* Your goal *
The records below are to be copied exactly, with every picture left out.
········
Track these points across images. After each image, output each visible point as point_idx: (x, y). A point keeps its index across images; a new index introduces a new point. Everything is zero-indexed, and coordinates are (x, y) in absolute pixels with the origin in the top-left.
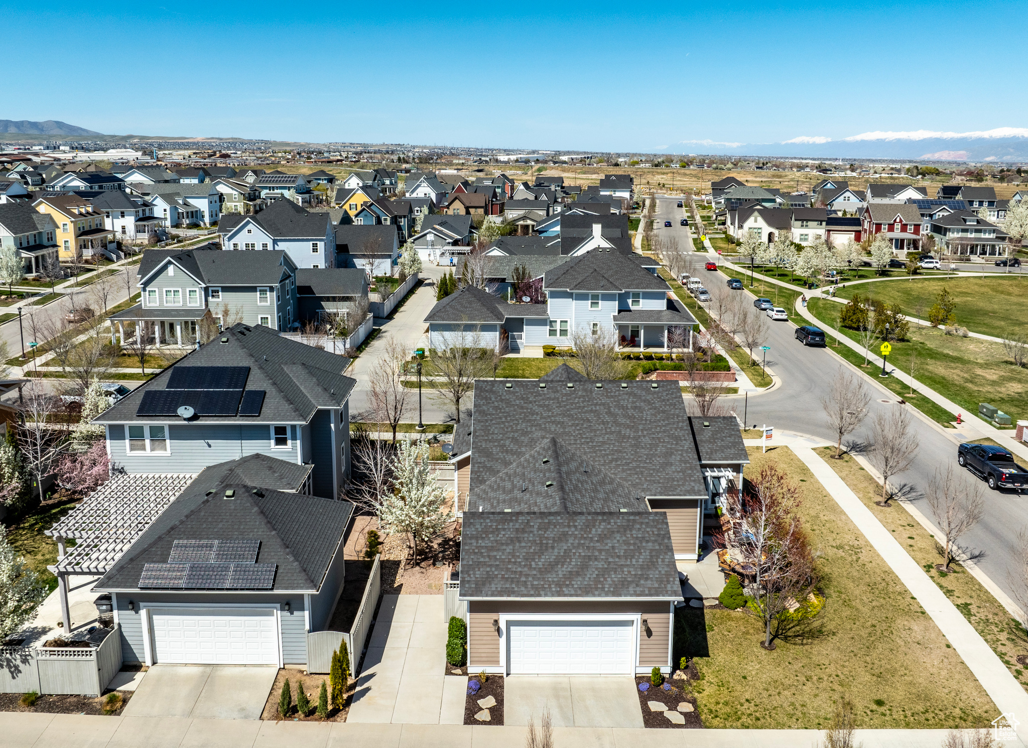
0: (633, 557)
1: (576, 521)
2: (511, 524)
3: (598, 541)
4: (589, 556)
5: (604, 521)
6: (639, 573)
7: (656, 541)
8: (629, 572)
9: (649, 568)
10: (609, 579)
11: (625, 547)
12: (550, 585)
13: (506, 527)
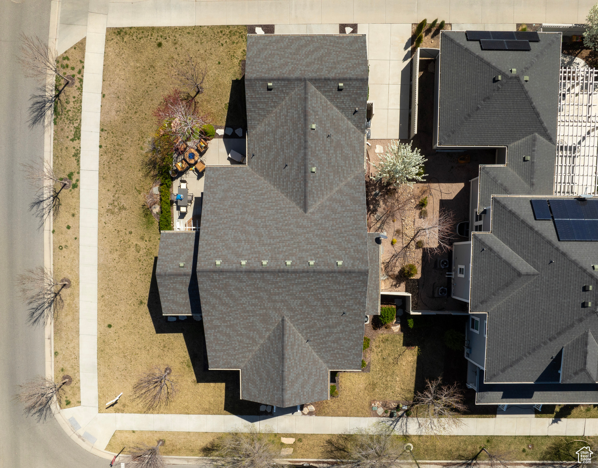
0: (270, 54)
1: (300, 74)
2: (339, 72)
3: (289, 62)
4: (294, 55)
5: (283, 74)
6: (268, 47)
7: (255, 63)
8: (273, 47)
9: (262, 49)
10: (285, 44)
11: (273, 59)
12: (318, 41)
13: (342, 70)
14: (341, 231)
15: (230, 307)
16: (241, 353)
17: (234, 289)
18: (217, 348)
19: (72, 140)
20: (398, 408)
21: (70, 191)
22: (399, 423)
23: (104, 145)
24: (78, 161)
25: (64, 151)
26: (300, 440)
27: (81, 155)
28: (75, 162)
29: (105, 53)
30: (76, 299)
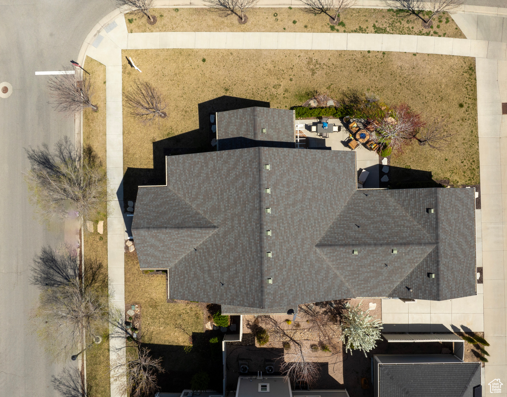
0: (458, 209)
1: (442, 238)
2: (445, 274)
3: (452, 227)
4: (459, 232)
5: (442, 223)
6: (465, 207)
7: (451, 197)
8: (465, 212)
9: (463, 202)
10: (468, 223)
11: (454, 213)
12: (471, 252)
13: (446, 276)
14: (300, 280)
15: (226, 177)
16: (182, 186)
17: (243, 182)
18: (187, 165)
19: (374, 26)
20: (134, 329)
21: (328, 24)
22: (120, 330)
23: (370, 55)
24: (355, 31)
25: (364, 18)
26: (101, 238)
27: (361, 34)
28: (355, 29)
29: (453, 56)
30: (228, 29)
········
* Finished task *
Track these points across images. After each image, output each visible point as point_idx: (x, y). A point keeps its index across images; a new index introduces a new point. Everything is zero-indexed, and coordinates are (x, y) in absolute pixels with the origin in the top-left.
0: (633, 557)
1: (576, 521)
2: (511, 524)
3: (598, 541)
4: (589, 556)
5: (604, 521)
6: (639, 573)
7: (656, 541)
8: (629, 572)
9: (649, 568)
10: (609, 579)
11: (625, 547)
12: (550, 585)
13: (506, 527)
0: (270, 54)
1: (300, 74)
2: (339, 72)
3: (289, 62)
4: (294, 55)
5: (283, 74)
6: (268, 47)
7: (255, 63)
8: (273, 47)
9: (262, 49)
10: (285, 44)
11: (273, 59)
12: (318, 41)
13: (342, 70)
14: (341, 231)
15: (230, 307)
16: (241, 353)
17: (234, 289)
18: (217, 348)
19: (72, 140)
20: (398, 408)
21: (70, 191)
22: (399, 423)
23: (104, 145)
24: (78, 161)
25: (64, 151)
26: (300, 440)
27: (81, 155)
28: (75, 162)
29: (105, 53)
30: (76, 299)
0: (458, 209)
1: (442, 238)
2: (445, 274)
3: (452, 227)
4: (459, 232)
5: (442, 223)
6: (465, 207)
7: (451, 197)
8: (465, 212)
9: (463, 202)
10: (468, 223)
11: (454, 213)
12: (471, 252)
13: (446, 276)
14: (300, 280)
15: (226, 177)
16: (182, 186)
17: (243, 182)
18: (187, 165)
19: (374, 26)
20: (134, 329)
21: (328, 24)
22: (120, 330)
23: (370, 55)
24: (355, 31)
25: (364, 18)
26: (101, 238)
27: (361, 34)
28: (355, 29)
29: (453, 56)
30: (228, 29)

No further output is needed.